The highlighted portions clearly evince that in count 1 the concoction was not used to induce the sexual act, yet the state outline states that it was used. Obviously the complainant was either being untruthful or confused on what transpired. As alluded to above, the trial court allowed the public prosecutor to ask an unfair and leading question. The courts have insisted that criminal proceedings involving unrepresented accused persons be fair in substance as well as in form – Powell v Alabama 287 US 45 (1932) at 68-9; Argersinger v Hamlin 407 US 25 (1972) at 43; S v Mutimhodyo 1973 (1) RLR 76 (A); S v Wall 1981 RLR (G); S v Nyoni HB-248-86; S v Manyani HB-36-90; S v Alexander & Ors (1) 1965 (2) SA 796 (A); S v Tyebela 1989 (2) SA 22 (A) and S v Garande 2002 (1) ZLR 297 (H). These proceedings were not fair.

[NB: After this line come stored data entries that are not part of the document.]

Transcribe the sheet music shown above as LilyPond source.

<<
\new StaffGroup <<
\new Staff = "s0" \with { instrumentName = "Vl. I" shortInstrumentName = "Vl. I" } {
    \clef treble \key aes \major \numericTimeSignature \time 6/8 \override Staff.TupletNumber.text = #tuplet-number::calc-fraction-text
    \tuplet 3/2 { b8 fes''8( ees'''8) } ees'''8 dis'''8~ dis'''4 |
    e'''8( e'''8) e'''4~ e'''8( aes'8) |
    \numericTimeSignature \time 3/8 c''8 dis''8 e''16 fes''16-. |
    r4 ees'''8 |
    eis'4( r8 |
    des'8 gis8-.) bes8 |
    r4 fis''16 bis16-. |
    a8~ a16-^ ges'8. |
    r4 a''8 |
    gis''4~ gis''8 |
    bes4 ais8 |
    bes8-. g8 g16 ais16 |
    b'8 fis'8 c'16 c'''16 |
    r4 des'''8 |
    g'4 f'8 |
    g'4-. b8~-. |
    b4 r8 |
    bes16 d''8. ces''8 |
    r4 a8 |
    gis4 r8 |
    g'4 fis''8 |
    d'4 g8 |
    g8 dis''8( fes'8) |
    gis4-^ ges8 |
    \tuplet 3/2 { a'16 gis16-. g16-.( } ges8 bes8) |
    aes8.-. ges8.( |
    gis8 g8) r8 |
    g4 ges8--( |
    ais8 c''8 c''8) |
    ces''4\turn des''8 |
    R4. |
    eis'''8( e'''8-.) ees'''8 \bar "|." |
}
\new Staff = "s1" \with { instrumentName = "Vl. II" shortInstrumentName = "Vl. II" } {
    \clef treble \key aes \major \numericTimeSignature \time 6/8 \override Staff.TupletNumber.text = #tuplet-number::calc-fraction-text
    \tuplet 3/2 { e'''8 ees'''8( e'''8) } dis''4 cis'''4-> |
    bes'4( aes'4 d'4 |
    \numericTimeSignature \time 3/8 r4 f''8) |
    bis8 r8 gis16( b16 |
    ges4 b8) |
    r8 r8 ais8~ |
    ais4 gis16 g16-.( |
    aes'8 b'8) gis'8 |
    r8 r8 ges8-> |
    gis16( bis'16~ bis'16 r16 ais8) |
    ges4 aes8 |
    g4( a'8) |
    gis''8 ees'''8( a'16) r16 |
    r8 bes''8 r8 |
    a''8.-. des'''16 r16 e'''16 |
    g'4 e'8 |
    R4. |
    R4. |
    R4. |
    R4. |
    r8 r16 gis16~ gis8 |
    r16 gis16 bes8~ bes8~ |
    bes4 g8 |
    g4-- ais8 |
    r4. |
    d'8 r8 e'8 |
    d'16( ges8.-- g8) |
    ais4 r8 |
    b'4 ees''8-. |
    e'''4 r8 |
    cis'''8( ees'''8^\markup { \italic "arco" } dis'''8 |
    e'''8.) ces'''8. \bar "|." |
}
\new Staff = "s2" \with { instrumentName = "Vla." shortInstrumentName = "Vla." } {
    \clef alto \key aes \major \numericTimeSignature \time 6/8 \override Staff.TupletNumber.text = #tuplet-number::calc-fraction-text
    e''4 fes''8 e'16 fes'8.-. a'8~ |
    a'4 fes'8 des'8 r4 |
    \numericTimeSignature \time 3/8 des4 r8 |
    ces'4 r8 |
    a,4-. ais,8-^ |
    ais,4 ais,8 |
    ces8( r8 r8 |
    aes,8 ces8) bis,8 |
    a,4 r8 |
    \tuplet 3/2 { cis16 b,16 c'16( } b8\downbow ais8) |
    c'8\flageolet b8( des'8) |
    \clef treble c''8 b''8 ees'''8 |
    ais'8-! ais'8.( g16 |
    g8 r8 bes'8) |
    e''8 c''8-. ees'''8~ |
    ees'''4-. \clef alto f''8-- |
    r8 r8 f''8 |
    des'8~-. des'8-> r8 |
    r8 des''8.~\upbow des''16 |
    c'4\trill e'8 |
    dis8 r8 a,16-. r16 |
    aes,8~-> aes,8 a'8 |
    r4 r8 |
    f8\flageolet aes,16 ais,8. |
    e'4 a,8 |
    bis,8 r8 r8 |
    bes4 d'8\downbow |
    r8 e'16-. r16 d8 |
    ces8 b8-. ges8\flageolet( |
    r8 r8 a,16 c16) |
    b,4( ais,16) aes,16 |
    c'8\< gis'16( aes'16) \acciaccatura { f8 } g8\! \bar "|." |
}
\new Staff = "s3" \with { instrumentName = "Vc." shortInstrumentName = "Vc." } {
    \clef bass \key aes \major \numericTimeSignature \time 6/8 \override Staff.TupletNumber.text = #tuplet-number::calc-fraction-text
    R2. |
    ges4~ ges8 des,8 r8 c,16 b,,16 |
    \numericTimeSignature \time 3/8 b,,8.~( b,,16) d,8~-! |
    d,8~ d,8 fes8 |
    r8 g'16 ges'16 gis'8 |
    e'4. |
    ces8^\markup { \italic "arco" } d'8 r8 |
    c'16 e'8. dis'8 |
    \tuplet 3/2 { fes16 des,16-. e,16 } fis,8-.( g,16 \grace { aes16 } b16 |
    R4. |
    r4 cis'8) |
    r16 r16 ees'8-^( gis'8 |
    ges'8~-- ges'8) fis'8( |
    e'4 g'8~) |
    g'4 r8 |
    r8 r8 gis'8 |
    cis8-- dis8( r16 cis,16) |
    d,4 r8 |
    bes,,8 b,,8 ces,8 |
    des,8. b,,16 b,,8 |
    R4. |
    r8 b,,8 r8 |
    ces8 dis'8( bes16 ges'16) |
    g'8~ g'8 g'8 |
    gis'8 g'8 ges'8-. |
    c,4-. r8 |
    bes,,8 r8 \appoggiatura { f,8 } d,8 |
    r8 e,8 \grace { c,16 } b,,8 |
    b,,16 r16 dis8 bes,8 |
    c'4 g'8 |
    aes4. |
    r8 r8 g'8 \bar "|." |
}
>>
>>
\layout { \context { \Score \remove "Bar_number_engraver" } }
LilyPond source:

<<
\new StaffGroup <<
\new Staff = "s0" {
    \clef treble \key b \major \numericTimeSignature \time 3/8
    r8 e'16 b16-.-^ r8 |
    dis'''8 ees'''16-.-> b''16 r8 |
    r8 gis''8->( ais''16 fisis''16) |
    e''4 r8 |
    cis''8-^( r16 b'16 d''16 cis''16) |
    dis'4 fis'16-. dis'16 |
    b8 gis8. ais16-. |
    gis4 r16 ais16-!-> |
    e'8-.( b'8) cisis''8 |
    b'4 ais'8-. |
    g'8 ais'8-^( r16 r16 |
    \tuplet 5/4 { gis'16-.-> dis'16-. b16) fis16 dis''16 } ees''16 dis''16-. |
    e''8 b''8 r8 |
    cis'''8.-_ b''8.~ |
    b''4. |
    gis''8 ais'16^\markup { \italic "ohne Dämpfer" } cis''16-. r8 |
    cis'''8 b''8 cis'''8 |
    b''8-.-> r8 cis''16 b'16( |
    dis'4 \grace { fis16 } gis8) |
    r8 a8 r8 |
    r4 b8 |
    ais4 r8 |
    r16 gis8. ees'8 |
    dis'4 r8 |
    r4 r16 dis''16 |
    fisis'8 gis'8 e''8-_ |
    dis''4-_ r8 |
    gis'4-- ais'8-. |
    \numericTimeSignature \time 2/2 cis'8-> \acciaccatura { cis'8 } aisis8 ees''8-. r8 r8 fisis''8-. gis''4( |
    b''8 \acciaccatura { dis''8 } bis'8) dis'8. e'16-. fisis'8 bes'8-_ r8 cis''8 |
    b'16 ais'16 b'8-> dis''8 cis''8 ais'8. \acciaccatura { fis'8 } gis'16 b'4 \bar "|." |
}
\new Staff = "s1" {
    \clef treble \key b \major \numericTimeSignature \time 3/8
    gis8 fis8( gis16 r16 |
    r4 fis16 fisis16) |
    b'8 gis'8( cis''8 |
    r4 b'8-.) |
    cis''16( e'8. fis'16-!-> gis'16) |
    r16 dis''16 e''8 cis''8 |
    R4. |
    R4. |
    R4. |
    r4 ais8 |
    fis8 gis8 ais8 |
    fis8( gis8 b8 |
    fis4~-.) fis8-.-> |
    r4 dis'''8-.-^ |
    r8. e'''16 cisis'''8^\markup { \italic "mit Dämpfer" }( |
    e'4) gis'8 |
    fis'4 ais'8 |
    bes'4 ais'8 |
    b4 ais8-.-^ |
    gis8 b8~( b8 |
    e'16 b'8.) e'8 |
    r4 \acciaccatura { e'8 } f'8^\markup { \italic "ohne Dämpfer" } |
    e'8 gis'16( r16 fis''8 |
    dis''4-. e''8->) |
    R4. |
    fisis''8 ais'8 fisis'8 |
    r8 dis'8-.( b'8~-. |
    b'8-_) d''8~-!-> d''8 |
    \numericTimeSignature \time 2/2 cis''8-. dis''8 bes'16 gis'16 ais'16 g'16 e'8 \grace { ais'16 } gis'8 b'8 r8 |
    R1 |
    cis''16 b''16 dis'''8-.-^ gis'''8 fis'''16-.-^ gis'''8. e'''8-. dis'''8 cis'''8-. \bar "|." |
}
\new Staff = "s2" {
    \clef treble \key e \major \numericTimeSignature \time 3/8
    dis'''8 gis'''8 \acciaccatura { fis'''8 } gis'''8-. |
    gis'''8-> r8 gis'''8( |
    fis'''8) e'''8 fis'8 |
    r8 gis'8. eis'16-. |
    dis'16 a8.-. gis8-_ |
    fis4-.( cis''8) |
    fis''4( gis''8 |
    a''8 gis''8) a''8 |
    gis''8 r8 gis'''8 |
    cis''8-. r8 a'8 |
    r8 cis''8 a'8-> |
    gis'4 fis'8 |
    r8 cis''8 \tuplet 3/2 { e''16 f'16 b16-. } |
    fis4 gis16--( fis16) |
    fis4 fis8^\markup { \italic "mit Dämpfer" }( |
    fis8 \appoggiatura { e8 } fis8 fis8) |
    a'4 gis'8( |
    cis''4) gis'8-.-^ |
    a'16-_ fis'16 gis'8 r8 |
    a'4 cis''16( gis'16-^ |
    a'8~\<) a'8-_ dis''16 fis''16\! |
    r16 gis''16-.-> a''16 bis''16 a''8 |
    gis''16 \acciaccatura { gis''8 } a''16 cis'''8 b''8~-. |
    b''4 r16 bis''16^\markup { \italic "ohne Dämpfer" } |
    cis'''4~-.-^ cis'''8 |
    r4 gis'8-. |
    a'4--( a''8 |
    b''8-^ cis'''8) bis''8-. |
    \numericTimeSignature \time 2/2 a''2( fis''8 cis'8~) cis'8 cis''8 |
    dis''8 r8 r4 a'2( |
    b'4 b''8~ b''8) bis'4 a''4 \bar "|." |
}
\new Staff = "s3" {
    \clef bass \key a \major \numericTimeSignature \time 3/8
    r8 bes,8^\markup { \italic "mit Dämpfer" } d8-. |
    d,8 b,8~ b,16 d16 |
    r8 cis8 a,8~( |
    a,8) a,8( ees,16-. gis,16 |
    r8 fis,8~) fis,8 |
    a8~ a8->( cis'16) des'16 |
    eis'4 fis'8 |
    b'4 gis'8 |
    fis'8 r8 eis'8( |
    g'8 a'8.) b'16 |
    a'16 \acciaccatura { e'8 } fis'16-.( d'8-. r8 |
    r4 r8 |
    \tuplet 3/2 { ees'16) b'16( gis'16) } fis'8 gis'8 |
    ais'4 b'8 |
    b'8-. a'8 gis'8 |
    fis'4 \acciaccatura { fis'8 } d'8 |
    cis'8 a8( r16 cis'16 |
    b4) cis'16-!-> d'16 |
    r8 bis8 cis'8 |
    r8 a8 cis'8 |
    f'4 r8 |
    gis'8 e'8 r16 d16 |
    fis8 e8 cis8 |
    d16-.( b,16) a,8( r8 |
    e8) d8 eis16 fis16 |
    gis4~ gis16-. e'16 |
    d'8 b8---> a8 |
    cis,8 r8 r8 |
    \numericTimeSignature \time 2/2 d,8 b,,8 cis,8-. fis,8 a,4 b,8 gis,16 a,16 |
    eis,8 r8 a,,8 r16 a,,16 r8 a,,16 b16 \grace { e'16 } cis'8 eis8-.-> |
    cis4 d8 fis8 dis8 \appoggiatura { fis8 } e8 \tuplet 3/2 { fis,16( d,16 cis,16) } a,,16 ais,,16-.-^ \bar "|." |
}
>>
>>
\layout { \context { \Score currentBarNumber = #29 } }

In her judgment, the learned trial magistrate misdirected herself on the question of the onus of proof. It is for the state to prove the whole of its case – S v Kuiper 2000 (1) ZLR 113 (S) at 118B-D; S v Zvobgo HB-136-05 and S v Zuma [2006] ALL SA 1 (SCA) and section 18(1) of the Criminal Law (Codification and Reform) Act, [Chapter 9:23]. All the requirements or essential elements of the offence have to be proved by the state beyond reasonable doubt, any suggestion that the accused is obliged to convince or persuade the trial court of anything would be misplaced – Chindunga v S SC-21-02 and S v Jama 1989 (3) SA 427 (A). Even on the unlawful detention charge, there is no evidence that the complainant was kept against his will. He was left alone by the accused in the house. He had the freedom to leave, and eventually did so. All he said was that the concoction, and maybe combined with the sexual act, made him feel very weak. That is what prevented him from leaving when he wanted to do so. He did not say the accused prevented him from leaving. This matter was poorly investigated or poorly presented or both. To compound it, the accused was a simple person facing the prosecutor and an unsympathetic court. The trial was characterised by wanton disregard of proper


procedures during the trial. These criminal proceedings were not fair in substance or in form.

It is clear that from the foregoing that the conviction cannot stand in the face of these irregularities. The conviction is therefore quashed and the sentence set aside. A trial de novo is ordered before a different Regional Magistrate.